What does it mean to be innovative in the richness of a historic city? A site must become a contemporary footprint, with memory and consideration of the history surrounding the city; a new arm of a collective historical body. The intervention area in question is the Flaminio neighbourhood, located in the northern sector of the historic capital of Rome. This neighbourhood is characterised by several changes in urban planning over the course of its history, which has very ancient origins, as evidenced by the findings of a domus rustica dating from a period between the 6th century BC and the beginning of the 2nd century AD.
Later, important innovations were introduced thanks to Pope Julius III, and the first industrial workshops were established in the post-unification period, along with studios of important artists. The area changed from agricultural countryside to a suburban area in the second half of the 19th century. First as a military character, then the site of the 1911 Universal Exhibition, which initiated the cultural vocation of the area. A residential urban development plan was then initiated and the Olympic Village was built next to it. These transformations of the area increased the prestige of the district, which became a cultural catalyst.
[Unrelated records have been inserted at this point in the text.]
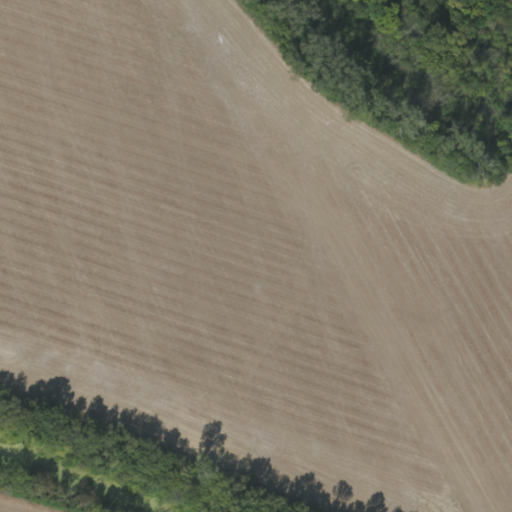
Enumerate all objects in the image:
crop: (248, 261)
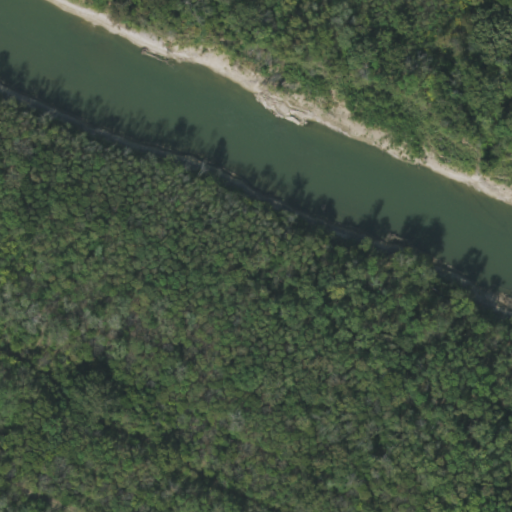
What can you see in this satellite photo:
river: (257, 122)
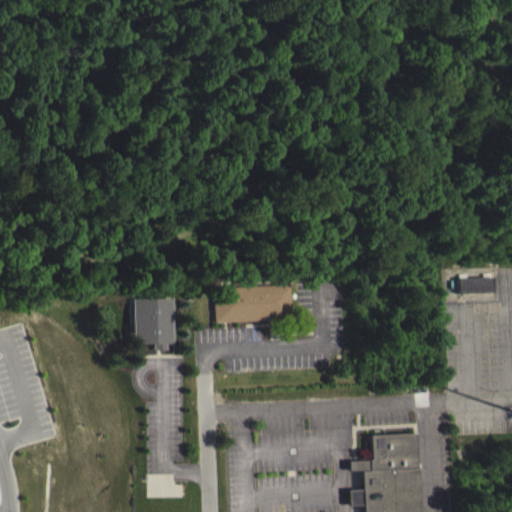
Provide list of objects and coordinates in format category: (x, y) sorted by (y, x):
road: (510, 287)
building: (472, 288)
building: (249, 307)
road: (319, 312)
building: (150, 325)
road: (510, 333)
parking lot: (277, 334)
road: (467, 354)
road: (203, 372)
parking lot: (20, 390)
road: (24, 397)
road: (468, 403)
road: (369, 405)
road: (344, 427)
parking lot: (163, 428)
road: (162, 440)
road: (324, 447)
road: (244, 461)
building: (384, 477)
road: (6, 485)
road: (295, 493)
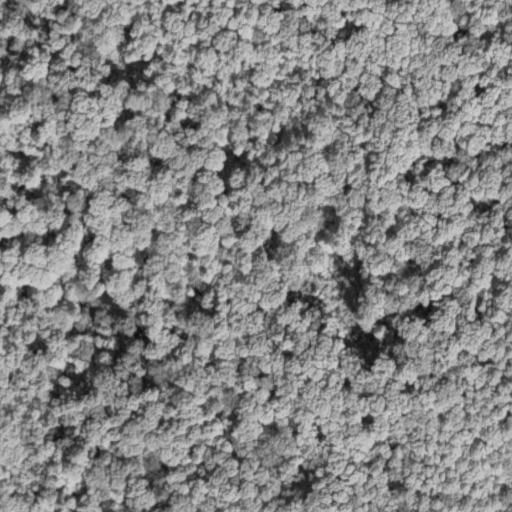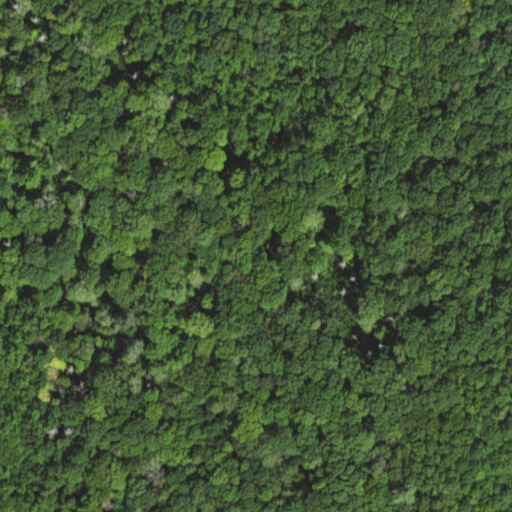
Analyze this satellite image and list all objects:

What influenced the approach to the site were how such urbanistic transformations, yet at the same time architectural, became a testimony of the times and thus a representation of a new need of the city and its people; one which speaks to the evolving concerns of sustainable practices and material relationships. Thus the project becomes a contemporary palimpsest which remains cognizant of its historic and recent past. The building proposed to support the current MAXXI museum will be the creation of a real temporal and spatial bridge that will connect the different existing areas of the public space of Via Masaccio, creating new ones, in close contact with the building itself. In this way, new and changing instances and ways of using the spaces will be created.
In establishing continuity with the existing project the concrete base became the anchoring element, which represents the pedestal on which the main programs sit atop. At first glance it appears as a monolith similar to the existing one, but slowly reveals its visible structure from various angles. The façade system creates the effect of variable transparency and translucency through the use of translucent fins or vertical brise soleil, relating to the concept of layering time, in which the building reveals itself gradually as the visitor approaches and moves around its site.
Through this façade system, the interior programs, such as the art and sculpture restoration, are unveiled from the exterior as you engage with the building at a closer distance in a didactic act of displaying the methods of these crafts to the public. In addition, the building’s interior becomes more visibly apparent throughout the course of the day as the sun begins to set, allowing the translucent façade to fade away as the interior activity vibrantly comes to surface. The presence of vegetation which, as it grows, will completely change its appearance as the days go by, as well as allowing the site to transform throughout the year as the seasons change. Thanks to the glulam construction system chosen, it is possible to guarantee high thermal performance which means lower energy consumption together with greater comfort for the users of the new centre.
It should be noted that the materials used in the project are natural and environmentally friendly for an unequivocal choice that combines the protection of the environment with the protection of the health of these spaces.